Set out exactly, line by line, the stretch of data below that begins at the line containing "[112]: https://github.com/substack/stream-handbook#request" and ends at the line containing "[123]: https://github.com/Raynos/discovery-network", with both ends kept.
--- Records shown Enclosed Below ---
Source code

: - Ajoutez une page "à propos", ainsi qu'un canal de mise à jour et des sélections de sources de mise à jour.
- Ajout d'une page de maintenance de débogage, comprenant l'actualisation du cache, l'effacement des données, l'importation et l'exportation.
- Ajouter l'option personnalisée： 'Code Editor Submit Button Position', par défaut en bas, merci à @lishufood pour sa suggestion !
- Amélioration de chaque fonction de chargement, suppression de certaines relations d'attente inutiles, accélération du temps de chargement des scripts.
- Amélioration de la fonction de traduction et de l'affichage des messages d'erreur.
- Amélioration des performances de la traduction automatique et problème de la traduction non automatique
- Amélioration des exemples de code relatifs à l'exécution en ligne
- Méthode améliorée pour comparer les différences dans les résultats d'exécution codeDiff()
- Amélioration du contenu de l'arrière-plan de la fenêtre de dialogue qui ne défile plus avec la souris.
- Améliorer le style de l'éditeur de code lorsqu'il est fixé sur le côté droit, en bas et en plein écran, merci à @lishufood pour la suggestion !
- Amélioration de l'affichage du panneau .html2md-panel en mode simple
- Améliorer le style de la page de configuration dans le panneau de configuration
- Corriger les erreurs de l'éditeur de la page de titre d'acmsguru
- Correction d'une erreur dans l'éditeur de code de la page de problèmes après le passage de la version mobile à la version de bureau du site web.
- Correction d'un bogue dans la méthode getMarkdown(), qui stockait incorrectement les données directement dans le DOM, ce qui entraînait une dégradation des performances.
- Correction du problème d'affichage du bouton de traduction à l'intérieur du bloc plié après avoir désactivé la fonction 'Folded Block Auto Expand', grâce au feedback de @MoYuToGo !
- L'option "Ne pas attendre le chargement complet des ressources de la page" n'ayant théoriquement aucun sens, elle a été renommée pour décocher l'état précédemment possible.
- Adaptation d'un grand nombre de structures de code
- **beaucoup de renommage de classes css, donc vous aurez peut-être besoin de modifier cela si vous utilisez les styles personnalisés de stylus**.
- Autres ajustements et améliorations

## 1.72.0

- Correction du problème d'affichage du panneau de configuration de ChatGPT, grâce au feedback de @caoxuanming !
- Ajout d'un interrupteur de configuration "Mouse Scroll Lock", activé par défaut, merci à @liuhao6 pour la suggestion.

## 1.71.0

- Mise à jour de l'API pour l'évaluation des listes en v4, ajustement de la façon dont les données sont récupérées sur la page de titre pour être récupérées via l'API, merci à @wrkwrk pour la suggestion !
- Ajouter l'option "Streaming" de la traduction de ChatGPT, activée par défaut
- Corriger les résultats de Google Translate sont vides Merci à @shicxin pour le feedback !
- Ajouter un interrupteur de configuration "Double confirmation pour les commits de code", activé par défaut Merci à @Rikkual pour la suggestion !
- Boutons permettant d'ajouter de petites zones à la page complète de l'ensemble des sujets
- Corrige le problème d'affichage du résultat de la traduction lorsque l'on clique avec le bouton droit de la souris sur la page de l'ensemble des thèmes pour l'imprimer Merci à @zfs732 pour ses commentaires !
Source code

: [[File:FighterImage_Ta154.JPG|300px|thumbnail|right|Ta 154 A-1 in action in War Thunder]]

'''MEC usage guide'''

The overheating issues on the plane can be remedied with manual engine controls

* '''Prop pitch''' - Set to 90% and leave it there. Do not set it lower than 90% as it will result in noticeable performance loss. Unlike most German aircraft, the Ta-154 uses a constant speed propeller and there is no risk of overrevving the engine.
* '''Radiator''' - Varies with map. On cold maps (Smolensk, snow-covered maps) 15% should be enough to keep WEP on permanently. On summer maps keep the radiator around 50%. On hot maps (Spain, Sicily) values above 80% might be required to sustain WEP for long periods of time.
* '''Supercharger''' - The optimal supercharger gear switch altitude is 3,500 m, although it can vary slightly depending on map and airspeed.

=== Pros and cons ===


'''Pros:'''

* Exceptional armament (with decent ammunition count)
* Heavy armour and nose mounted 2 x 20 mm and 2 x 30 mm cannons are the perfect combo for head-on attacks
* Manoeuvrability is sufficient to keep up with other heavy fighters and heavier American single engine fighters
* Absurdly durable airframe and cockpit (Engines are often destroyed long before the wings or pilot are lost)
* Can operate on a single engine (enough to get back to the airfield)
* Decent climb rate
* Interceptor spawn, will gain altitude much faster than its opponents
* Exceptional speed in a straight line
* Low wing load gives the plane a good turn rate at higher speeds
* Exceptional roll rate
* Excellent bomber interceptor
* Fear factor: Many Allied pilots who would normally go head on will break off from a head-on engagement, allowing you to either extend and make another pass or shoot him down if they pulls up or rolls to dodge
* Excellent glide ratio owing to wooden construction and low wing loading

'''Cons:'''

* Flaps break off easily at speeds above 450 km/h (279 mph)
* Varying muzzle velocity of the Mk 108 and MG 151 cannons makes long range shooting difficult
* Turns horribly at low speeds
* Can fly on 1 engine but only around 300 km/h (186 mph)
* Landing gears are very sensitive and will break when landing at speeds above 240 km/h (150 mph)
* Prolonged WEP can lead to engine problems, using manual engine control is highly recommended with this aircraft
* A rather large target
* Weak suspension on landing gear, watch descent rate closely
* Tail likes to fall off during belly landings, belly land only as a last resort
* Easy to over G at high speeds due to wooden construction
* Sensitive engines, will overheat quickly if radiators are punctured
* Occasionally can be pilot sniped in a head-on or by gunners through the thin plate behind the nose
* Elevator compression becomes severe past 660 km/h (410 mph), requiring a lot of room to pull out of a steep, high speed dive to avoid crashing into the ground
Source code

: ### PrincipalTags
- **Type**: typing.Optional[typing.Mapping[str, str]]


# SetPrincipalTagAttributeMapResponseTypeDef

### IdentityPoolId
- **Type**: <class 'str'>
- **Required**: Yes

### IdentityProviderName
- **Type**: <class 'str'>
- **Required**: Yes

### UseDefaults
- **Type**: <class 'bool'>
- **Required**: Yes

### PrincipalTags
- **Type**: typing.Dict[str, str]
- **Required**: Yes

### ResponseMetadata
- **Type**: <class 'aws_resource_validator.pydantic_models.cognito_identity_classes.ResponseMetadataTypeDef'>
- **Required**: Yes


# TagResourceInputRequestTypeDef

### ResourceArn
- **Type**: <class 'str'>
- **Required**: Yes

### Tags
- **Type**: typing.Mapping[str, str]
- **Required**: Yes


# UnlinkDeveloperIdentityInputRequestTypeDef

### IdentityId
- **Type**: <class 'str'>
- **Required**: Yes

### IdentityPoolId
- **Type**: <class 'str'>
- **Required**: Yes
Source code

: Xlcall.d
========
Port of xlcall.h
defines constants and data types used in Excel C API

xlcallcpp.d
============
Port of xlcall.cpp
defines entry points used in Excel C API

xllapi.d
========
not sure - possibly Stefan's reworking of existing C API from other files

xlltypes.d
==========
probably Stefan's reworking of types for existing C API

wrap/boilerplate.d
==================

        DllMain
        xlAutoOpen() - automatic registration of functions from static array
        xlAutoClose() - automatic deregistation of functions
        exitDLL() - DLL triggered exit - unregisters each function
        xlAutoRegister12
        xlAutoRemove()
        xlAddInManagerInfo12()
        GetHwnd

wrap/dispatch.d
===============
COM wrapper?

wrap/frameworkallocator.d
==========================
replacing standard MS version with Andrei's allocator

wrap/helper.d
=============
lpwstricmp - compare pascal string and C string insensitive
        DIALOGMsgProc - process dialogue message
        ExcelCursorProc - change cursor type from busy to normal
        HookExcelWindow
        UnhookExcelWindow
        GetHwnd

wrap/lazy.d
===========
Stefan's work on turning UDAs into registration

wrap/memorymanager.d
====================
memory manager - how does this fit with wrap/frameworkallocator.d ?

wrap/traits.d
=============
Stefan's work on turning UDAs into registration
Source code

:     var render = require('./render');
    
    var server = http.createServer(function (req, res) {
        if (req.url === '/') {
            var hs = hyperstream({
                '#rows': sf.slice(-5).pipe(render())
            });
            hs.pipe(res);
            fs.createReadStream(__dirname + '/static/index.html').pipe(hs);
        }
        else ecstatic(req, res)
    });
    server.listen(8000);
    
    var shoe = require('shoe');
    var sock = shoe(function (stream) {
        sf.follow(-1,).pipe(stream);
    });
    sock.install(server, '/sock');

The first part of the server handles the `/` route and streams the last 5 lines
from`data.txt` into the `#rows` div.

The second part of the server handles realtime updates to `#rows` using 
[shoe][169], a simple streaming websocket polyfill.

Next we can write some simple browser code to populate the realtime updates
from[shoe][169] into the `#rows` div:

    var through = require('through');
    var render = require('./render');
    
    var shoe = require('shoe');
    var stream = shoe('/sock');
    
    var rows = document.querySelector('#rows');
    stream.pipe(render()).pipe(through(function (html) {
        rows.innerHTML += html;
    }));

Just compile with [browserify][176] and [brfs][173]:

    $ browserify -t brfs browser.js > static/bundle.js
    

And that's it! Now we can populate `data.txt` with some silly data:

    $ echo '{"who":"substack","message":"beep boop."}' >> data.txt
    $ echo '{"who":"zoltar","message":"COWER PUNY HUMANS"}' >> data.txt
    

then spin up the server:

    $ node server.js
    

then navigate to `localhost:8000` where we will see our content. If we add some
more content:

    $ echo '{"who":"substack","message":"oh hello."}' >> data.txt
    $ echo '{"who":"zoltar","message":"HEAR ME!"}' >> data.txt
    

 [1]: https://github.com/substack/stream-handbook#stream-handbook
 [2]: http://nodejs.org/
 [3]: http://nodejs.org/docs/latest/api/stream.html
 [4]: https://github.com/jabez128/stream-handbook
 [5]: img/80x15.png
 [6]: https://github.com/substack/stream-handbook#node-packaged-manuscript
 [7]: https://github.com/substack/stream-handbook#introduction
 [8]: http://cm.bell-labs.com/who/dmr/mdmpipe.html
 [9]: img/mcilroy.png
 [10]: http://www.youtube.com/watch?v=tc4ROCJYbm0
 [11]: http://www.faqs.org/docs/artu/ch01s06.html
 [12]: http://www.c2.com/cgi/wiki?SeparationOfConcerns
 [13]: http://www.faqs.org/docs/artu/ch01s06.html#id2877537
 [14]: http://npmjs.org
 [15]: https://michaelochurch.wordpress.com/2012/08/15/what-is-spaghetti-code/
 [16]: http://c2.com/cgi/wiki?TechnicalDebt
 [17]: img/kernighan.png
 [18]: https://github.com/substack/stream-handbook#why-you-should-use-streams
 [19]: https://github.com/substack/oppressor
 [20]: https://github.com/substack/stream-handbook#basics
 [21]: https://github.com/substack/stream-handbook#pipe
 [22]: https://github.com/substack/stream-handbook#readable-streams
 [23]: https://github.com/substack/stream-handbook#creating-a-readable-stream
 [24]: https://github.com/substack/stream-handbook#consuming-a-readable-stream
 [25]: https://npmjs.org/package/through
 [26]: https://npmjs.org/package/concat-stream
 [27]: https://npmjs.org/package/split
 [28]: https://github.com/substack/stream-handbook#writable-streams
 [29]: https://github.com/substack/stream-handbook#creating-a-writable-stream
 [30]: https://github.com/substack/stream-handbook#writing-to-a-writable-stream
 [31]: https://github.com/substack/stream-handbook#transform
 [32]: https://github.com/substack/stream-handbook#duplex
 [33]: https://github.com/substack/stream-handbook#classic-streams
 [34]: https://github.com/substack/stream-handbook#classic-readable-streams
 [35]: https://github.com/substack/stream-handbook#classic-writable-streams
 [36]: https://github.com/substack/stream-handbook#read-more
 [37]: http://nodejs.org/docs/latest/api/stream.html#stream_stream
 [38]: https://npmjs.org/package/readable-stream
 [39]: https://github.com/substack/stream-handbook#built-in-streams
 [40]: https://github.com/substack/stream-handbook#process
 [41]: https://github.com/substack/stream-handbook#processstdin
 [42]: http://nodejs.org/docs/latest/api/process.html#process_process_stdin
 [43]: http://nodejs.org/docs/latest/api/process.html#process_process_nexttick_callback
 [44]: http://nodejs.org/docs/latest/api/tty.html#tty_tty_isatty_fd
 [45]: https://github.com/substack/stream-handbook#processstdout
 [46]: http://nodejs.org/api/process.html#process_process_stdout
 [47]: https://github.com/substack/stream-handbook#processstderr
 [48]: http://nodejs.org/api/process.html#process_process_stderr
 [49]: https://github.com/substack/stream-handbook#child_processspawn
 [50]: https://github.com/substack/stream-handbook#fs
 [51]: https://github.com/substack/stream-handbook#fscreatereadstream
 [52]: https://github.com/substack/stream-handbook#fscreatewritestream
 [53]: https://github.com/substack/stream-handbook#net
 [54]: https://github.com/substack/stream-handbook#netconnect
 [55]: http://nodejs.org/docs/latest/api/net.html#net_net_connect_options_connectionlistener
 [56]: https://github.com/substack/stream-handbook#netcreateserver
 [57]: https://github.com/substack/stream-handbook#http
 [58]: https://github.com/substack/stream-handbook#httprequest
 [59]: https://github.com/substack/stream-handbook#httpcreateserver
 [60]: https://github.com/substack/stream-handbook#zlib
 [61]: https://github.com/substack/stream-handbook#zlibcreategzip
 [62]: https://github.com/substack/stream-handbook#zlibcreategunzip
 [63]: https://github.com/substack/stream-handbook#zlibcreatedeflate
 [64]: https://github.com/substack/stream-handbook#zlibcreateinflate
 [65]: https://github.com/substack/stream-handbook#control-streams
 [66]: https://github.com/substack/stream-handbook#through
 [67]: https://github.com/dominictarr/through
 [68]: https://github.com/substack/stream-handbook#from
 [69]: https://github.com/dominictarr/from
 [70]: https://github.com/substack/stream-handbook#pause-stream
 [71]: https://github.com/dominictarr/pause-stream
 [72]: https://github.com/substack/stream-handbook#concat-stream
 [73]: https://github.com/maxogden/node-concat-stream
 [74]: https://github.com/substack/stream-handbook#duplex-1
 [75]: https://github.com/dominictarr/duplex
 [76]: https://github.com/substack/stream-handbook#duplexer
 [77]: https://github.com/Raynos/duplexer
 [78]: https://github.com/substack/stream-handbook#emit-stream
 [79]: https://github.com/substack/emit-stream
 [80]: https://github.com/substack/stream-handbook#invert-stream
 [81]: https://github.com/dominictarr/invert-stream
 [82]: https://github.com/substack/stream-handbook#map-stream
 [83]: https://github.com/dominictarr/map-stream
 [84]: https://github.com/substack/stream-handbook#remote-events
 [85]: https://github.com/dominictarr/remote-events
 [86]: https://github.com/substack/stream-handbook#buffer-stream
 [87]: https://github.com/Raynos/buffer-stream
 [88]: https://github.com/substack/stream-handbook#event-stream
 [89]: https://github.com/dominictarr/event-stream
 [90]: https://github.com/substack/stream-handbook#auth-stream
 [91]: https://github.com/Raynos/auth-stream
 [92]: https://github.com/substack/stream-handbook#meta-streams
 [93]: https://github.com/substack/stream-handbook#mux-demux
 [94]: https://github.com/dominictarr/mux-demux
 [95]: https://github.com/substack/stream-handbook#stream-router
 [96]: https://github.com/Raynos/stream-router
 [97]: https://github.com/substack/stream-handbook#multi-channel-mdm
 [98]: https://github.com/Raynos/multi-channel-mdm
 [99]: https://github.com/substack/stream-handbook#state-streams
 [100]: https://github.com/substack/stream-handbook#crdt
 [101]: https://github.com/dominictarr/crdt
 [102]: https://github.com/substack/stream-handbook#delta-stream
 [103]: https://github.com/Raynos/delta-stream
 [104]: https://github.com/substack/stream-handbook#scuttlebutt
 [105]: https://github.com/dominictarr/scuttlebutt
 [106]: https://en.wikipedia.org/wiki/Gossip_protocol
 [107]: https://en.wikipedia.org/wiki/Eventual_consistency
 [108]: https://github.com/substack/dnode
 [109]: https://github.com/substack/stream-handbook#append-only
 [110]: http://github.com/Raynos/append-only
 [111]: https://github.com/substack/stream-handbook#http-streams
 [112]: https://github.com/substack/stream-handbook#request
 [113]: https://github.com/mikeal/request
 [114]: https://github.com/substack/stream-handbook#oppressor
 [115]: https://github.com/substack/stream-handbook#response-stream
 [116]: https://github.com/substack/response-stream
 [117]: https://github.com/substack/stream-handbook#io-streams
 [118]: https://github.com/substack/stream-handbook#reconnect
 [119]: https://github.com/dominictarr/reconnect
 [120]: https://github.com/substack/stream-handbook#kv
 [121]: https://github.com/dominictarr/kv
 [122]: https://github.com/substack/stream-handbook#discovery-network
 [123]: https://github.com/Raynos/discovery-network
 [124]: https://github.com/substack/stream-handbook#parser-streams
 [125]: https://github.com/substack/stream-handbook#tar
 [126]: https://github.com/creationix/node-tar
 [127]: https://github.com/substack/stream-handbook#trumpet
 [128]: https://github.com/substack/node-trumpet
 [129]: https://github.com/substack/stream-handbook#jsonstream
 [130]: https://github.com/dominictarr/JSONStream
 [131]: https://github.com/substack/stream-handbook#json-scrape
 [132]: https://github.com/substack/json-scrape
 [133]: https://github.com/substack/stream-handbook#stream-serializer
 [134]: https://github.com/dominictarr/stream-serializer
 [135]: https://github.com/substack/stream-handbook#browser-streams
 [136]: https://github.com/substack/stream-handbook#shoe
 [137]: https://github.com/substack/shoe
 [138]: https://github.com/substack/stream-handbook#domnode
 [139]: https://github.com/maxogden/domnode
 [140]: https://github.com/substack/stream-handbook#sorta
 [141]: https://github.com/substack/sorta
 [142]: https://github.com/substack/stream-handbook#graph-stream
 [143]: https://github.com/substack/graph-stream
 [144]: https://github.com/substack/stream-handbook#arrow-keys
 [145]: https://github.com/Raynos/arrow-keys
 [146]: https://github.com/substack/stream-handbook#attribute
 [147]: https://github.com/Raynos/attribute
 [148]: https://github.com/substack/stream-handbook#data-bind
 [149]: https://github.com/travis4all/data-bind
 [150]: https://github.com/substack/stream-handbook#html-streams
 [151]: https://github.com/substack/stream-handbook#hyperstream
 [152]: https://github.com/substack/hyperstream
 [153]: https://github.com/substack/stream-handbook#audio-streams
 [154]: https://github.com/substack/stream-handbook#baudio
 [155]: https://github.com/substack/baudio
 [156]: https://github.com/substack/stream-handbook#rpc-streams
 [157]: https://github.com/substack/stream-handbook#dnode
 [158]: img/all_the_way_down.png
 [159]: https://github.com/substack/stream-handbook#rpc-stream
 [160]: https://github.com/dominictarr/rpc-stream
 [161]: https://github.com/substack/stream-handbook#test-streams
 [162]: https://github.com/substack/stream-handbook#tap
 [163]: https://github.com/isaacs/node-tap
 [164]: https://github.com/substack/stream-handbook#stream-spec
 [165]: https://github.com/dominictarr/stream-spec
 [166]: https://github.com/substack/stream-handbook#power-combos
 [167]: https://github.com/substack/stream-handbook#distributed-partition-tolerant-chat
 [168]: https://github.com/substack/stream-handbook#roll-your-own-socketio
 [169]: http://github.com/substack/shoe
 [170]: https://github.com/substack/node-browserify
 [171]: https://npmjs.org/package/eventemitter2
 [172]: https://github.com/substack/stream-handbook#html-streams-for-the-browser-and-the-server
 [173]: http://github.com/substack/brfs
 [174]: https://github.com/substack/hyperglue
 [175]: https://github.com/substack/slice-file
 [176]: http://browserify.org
--- End of Enclosed Records shown ---
Exercise result:
 [112]: https://github.com/substack/stream-handbook#request
 [113]: https://github.com/mikeal/request
 [114]: https://github.com/substack/stream-handbook#oppressor
 [115]: https://github.com/substack/stream-handbook#response-stream
 [116]: https://github.com/substack/response-stream
 [117]: https://github.com/substack/stream-handbook#io-streams
 [118]: https://github.com/substack/stream-handbook#reconnect
 [119]: https://github.com/dominictarr/reconnect
 [120]: https://github.com/substack/stream-handbook#kv
 [121]: https://github.com/dominictarr/kv
 [122]: https://github.com/substack/stream-handbook#discovery-network
 [123]: https://github.com/Raynos/discovery-network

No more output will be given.